INFORMATION PROVIDED Start Marker
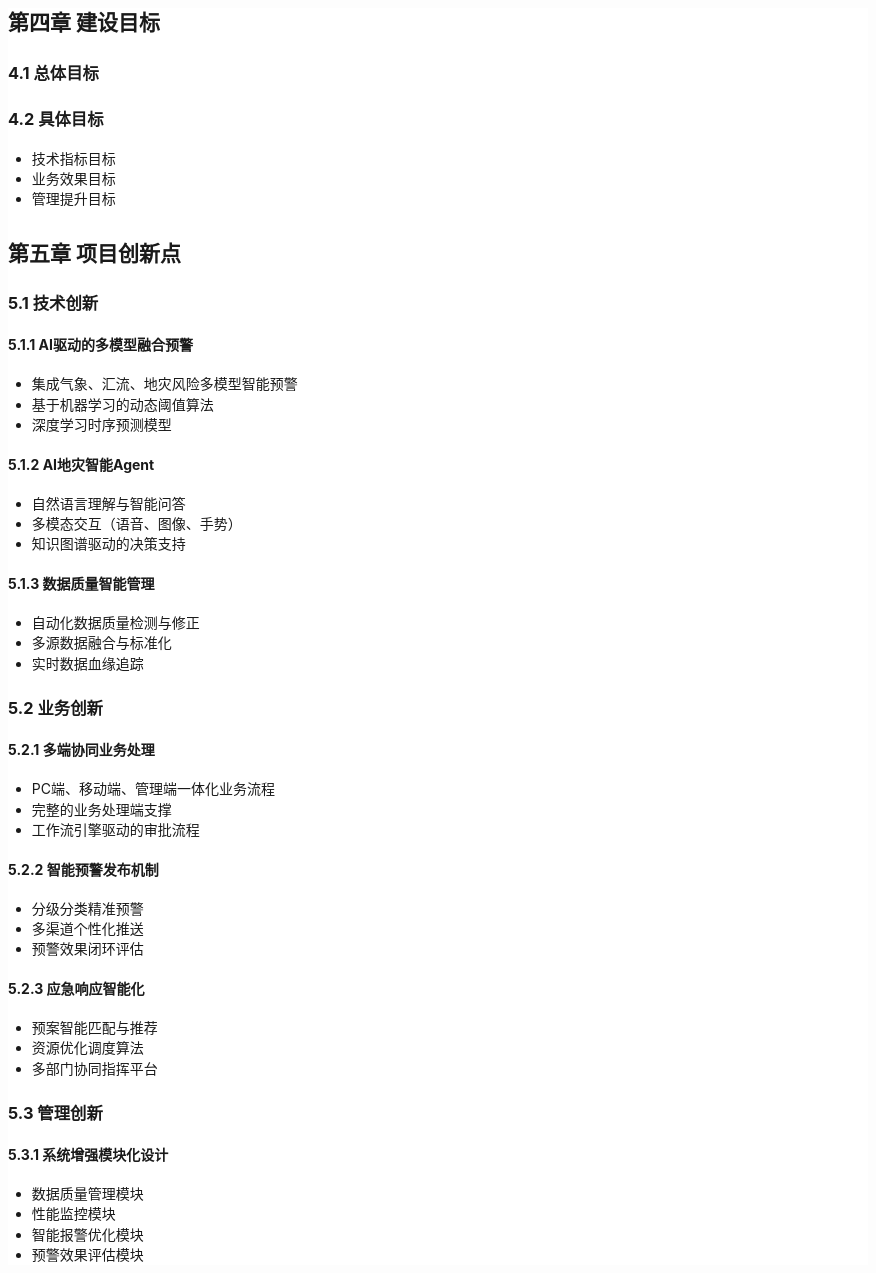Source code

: ## 第四章 建设目标
### 4.1 总体目标
### 4.2 具体目标
- 技术指标目标
- 业务效果目标
- 管理提升目标

## 第五章 项目创新点
### 5.1 技术创新
#### 5.1.1 AI驱动的多模型融合预警
- 集成气象、汇流、地灾风险多模型智能预警
- 基于机器学习的动态阈值算法
- 深度学习时序预测模型

#### 5.1.2 AI地灾智能Agent
- 自然语言理解与智能问答
- 多模态交互（语音、图像、手势）
- 知识图谱驱动的决策支持

#### 5.1.3 数据质量智能管理
- 自动化数据质量检测与修正
- 多源数据融合与标准化
- 实时数据血缘追踪

### 5.2 业务创新
#### 5.2.1 多端协同业务处理
- PC端、移动端、管理端一体化业务流程
- 完整的业务处理端支撑
- 工作流引擎驱动的审批流程

#### 5.2.2 智能预警发布机制
- 分级分类精准预警
- 多渠道个性化推送
- 预警效果闭环评估

#### 5.2.3 应急响应智能化
- 预案智能匹配与推荐
- 资源优化调度算法
- 多部门协同指挥平台

### 5.3 管理创新
#### 5.3.1 系统增强模块化设计
- 数据质量管理模块
- 性能监控模块
- 智能报警优化模块
- 预警效果评估模块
INFORMATION PROVIDED End Marker
Arrange every line of the data as a JSON list of strings, one string per line, omitting blank lines and leaving the pictures out of the answer.

[
  "Source code",
  ": ## 第四章 建设目标",
  "### 4.1 总体目标",
  "### 4.2 具体目标",
  "- 技术指标目标",
  "- 业务效果目标",
  "- 管理提升目标",
  "## 第五章 项目创新点",
  "### 5.1 技术创新",
  "#### 5.1.1 AI驱动的多模型融合预警",
  "- 集成气象、汇流、地灾风险多模型智能预警",
  "- 基于机器学习的动态阈值算法",
  "- 深度学习时序预测模型",
  "#### 5.1.2 AI地灾智能Agent",
  "- 自然语言理解与智能问答",
  "- 多模态交互（语音、图像、手势）",
  "- 知识图谱驱动的决策支持",
  "#### 5.1.3 数据质量智能管理",
  "- 自动化数据质量检测与修正",
  "- 多源数据融合与标准化",
  "- 实时数据血缘追踪",
  "### 5.2 业务创新",
  "#### 5.2.1 多端协同业务处理",
  "- PC端、移动端、管理端一体化业务流程",
  "- 完整的业务处理端支撑",
  "- 工作流引擎驱动的审批流程",
  "#### 5.2.2 智能预警发布机制",
  "- 分级分类精准预警",
  "- 多渠道个性化推送",
  "- 预警效果闭环评估",
  "#### 5.2.3 应急响应智能化",
  "- 预案智能匹配与推荐",
  "- 资源优化调度算法",
  "- 多部门协同指挥平台",
  "### 5.3 管理创新",
  "#### 5.3.1 系统增强模块化设计",
  "- 数据质量管理模块",
  "- 性能监控模块",
  "- 智能报警优化模块",
  "- 预警效果评估模块"
]